It’s not even noon, and already I’ve heard, seen, and read over a dozen comments from people blaming The Media for the mistaken news reported last night in the West Virginia mining disaster.
Yes, there was some sloppy work done, which comes hand-in-hand with live television coverage and print deadlines. There can certainly be debate about what went wrong and who is at fault.
The problem is that every single one of these people blaming The Media are doing it on their radio shows, their TV newscasts, their newspaper websites, or their blogs. What they fail to acknowledge is that they are part of The Media, too.
Yesterday on my KMOX show, a listener commenting on one of the topics went off on a tangent about the Rodney King case, saying The Media didn’t tell the truth about it. I wanted to ask him how he could possibly still be harping on the Rodney King case after all these years, but instead I asked him to give me examples of what The Media supposedly didn’t report.

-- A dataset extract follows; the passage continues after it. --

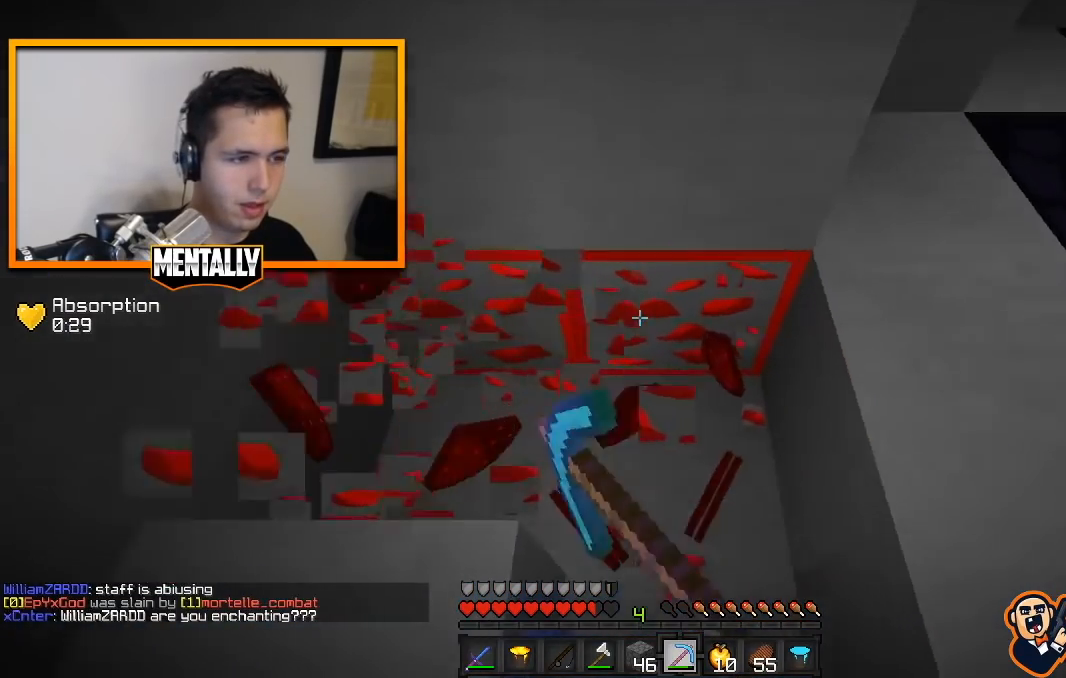
{"keys": [], "mouse": ["left"], "events": [[184, "w", "down"], [267, "w", "up"], [317, "w", "down"], [501, "w", "up"]]}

He proceeded to repeat many of the things about the case we already know. I asked him, if The Media hadn’t reported them, how did he come to know those things, and he said he’d heard them from Michael Savage. I had to point out to him that Savage is a radio host and regardless of how much he wants to play-act that he’s an outsider, his job makes him, by definition, part of The Media.
So am I. So is Rush (who started his show today claiming that this story proves that you can’t trust The Media about anything, believe it or not). So are all the people at CNN and Fox News Channel and NPR and InstaPundit and DailyKos and The Suburban Journals and Fark — and that woman who opened a Blogger account because she just has to share some fabulous news about her cats.
You see, there’s no membership card to join The Media. It doesn’t matter whether you have a radio show that’s syndicated to hundreds of stations or heard by two members of your family on a small-town college station at two in the morning. You’re still in The Media. Same goes for a local cable access TV show, a free weekly neighborhood newspaper, or even a blog.
If you publish, broadcast, or otherwise distribute content, stop referring to The Media in the third person.
Instead, have the guts to be specific in your complaints. Don’t like what some news network did, or the headline in a certain newspaper, or the wording used by a particular blogger? Then vent and rant all you like, but mention them all by name, rather than blaming The Media in general.
This is the new paradigm, and you’re part of it. Get used to it.